Deixa claro o seu repúdio aos excessos praticados pelos que exorbitaram na contra-insurreição. Faz excelente interpretação do que caracterizou como contra-revolução o movimento cívico-militar-eclesiástico de 31 de março de 1964, pois o que se deu na verdade foi uma intervenção com maciço apoio popular, para evitar a revolução das esquerdas e a dos oportunistas de sempre à busca do poder. Não será por outra razão que os vencidos tudo fazem em sua propaganda, para inverter a realidade, induzindo os leitores que não viveram aqueles dias dramáticos a pensar que a esquerda armada foi uma resposta ao Ato Institucional nº 5. No texto encontram-se provas de que, até antes de 1964, já a opção pela violência era um fato concreto. Isso, aliás, não é novidade na luta dos revolucionários marxistas-leninistas. Em pleno governo chileno de Salvador Allende – um marxista ligado a Fidel Castro – a facção MIR, de extrema esquerda, rebelou-se contra o etapismo, a conquista do socialismo por via pacífica. O historiador isento, no presente ou no futuro, encontrará relatos confiáveis, cronológicos, provando que o AI-5 foi uma conseqüência da luta armada praticada pelos comunistas e não a sua causa.

Outra constatação que merece meditação está em que março de 1964 foi um somatório de anti: anticomunismo, anticorrupção e antipeleguismo. Isso causou as dissensões entre os vencedores, quer no campo econômico (liberalismo versus keynesianismo), quer no doutrinário, para não dizer ideológico (conservadorismo versus reformismo).

A vocação democrática, o autor a demonstra cabalmente quando lastima não ter o Presidente Médici podido cumprir sua promessa feita no discurso de posse, de entregar o Brasil na plenitude democrática ao sucessor – que desejava civil -, dada a existência da guerrilha rural do Araguaia. Também eu o deplorei. Penso que se sobrestimou a importância da guerrilha do PC do B, no Araguaia. A guerrilha urbana fora totalmente desbaratada e a guerrilha rural poderia ser combatida adequadamente, como acabou sendo, depois que a inteligência militar proporcionou a tática conveniente.
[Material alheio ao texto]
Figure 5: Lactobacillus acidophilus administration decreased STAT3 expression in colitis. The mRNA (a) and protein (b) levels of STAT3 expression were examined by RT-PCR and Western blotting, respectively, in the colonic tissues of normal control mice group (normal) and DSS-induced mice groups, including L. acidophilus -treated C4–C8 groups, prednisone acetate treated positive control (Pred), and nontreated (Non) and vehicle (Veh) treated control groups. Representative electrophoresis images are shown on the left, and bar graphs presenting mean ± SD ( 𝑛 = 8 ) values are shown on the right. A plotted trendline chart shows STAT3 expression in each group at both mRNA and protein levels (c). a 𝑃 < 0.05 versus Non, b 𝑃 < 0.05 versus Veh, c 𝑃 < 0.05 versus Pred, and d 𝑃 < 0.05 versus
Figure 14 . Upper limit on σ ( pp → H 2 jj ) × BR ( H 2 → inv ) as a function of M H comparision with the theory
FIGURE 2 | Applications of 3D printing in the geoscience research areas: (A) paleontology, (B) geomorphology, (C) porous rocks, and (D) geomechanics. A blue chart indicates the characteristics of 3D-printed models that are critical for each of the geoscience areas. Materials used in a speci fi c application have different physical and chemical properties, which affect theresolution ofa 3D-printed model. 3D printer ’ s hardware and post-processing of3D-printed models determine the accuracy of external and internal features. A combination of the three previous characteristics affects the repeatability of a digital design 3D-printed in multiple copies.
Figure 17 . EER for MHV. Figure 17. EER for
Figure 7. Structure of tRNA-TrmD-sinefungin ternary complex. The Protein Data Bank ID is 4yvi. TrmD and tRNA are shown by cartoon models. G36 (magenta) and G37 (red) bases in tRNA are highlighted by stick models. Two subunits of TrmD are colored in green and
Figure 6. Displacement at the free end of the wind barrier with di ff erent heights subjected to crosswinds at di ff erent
Constatação da maior importância, para um católico como eu, é a até então impensável participação de frades na luta armada da ALN do líder comunista histórico, Carlos Marighella. Eles tinham até codinomes, pois em plena clandestinidade, usando o prestígio e o respeito que devemos à Igreja, faziam levantamentos de natureza militar ao longo da rodovia Belém-Brasília para Marighella, homiziando comunistas procurados pelos órgãos legais e conduzindo-os para o exterior. Como o livro mostra, o frade mentor deles todos preferiu aliança com a ALN, atuante na guerrilha e no terrorismo, porque o próprio PCB lhe parecia vacilante e não necessariamente engajado na luta armada. A transformação da Ação Popular, inicialmente um braço político da chamada Igreja progressista, mas não guerrilheira, na APML (marxista-Ieninista), aderindo até ao terrorismo que Guevara condenou, mas defendido e praticado por Marighella, é outra triste degeneração da Doutrina Social da Igreja, verdadeiramente evangélica, na Teologia da Libertação, que viria a receber a condenação do Papa João Paulo II.

Com a independência de um historiador, não foge o autor deste admirável livro da crítica, por mais de uma vez, à natureza e à metodologia aplicadas em certas ações da contra-insurreição, que ignoraram a importância da inteligência para a exata formulação da decisão.

Estamos diante de um texto correto, verdadeiro, sóbrio, escrito não como um panfleto, mas como a lição que faz da História: “O facho que ilumina o passado para precatar-nos de repetir os erros praticados.”